Fig 4.3.1 The CR Time Constant
When a voltage is applied to a capacitor it take some amount of time for the voltage to increase in a curve that follows a mathematically "exponential" law to its maximum value, after which, the voltage will remain at this "steady state" value until there is some other external change to cause a change in voltage. From the instant the voltage is applied, the rate of change of the voltage is high, and if it was to continue in a linear manner, then VC would reach its maximum value in a time equal to one time constant (T), where T (in seconds) is equal to C (in Farads) multiplied by R (in ohms), see fig 4.3.1. above. That is: T = CR
After about 5 time constant periods (5CR) the capacitor voltage will have very nearly reached the value E. Because the rate of charge is exponential, in each successive time constant period Vc rises to 63.2% of the difference in voltage between its present value, and the theoretical maximum voltage (VC = E). Therefore the 63.2% becomes a smaller and smaller voltage rise with each time constant period and although, for all practical purposes VC = E in fact VC never quite reaches the value of E.
About the Formula
For this reason the time when VC = E cannot be accurately defined, therefore some other accurate time measurement must be used to define the time it takes for VC to reach some given level. One simple solution would be to say that a time constant will equal the time it takes for VC to reach half the supply voltage. This would work but then the formula for T would not be as easy to remember as CR (or L/R), it would also make calculations involving time constants more difficult.

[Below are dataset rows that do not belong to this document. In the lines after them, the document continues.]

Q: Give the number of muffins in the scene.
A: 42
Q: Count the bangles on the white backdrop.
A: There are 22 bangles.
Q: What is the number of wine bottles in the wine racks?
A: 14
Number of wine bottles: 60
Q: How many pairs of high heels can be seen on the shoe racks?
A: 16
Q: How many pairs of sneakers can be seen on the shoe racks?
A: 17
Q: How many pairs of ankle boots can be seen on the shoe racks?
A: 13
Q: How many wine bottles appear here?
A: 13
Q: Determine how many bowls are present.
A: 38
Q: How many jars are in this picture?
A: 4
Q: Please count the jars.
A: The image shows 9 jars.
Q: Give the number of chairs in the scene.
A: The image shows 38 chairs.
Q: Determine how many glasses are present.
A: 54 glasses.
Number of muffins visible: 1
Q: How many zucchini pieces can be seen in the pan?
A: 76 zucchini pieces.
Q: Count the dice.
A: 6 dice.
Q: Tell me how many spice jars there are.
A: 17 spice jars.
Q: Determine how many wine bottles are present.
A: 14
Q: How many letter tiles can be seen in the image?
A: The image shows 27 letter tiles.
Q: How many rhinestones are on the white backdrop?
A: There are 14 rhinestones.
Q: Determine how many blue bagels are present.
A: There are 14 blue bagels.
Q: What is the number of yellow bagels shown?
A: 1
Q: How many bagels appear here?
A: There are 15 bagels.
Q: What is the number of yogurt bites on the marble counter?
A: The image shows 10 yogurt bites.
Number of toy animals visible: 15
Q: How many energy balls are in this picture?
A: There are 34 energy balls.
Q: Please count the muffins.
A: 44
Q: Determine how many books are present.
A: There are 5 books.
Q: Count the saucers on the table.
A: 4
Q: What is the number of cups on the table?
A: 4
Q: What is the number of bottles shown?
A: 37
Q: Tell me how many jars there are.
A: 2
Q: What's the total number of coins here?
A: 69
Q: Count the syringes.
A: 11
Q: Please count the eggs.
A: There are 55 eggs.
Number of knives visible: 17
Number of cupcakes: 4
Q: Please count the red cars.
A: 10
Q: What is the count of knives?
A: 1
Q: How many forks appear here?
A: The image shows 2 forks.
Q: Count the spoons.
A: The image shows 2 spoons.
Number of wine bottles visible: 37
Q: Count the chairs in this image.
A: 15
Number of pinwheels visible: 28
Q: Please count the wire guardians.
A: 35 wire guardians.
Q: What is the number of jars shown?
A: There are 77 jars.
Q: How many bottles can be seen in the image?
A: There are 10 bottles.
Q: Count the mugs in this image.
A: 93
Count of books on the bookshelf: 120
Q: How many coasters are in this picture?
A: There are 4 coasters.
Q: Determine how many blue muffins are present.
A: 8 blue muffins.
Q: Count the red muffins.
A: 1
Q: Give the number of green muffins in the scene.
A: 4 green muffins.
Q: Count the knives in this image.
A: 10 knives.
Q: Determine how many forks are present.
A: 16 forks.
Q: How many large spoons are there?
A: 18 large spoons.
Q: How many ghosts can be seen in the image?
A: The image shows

Because time constant calculations are important, and often needed, it is better to make the definition of the time constant (T) in a CR circuit:
THE TIME TAKEN FOR THE VOLTAGE ACROSS A CAPACITOR TO INCREASE BY 63.2% OF THE DIFFERENCE BETWEEN ITS PRESENT AND FINAL VALUES.
a slightly more complicated definition, but this provides a much easier formula to remember and to work with, T = CR.
When the capacitor is discharging the same CR formula applies, as the capacitor also discharges in an exponential fashion, quickly at first and then more slowly. During discharge the voltage will FALL by 63.2% to 36.8% of its maximum value in one time constant period T.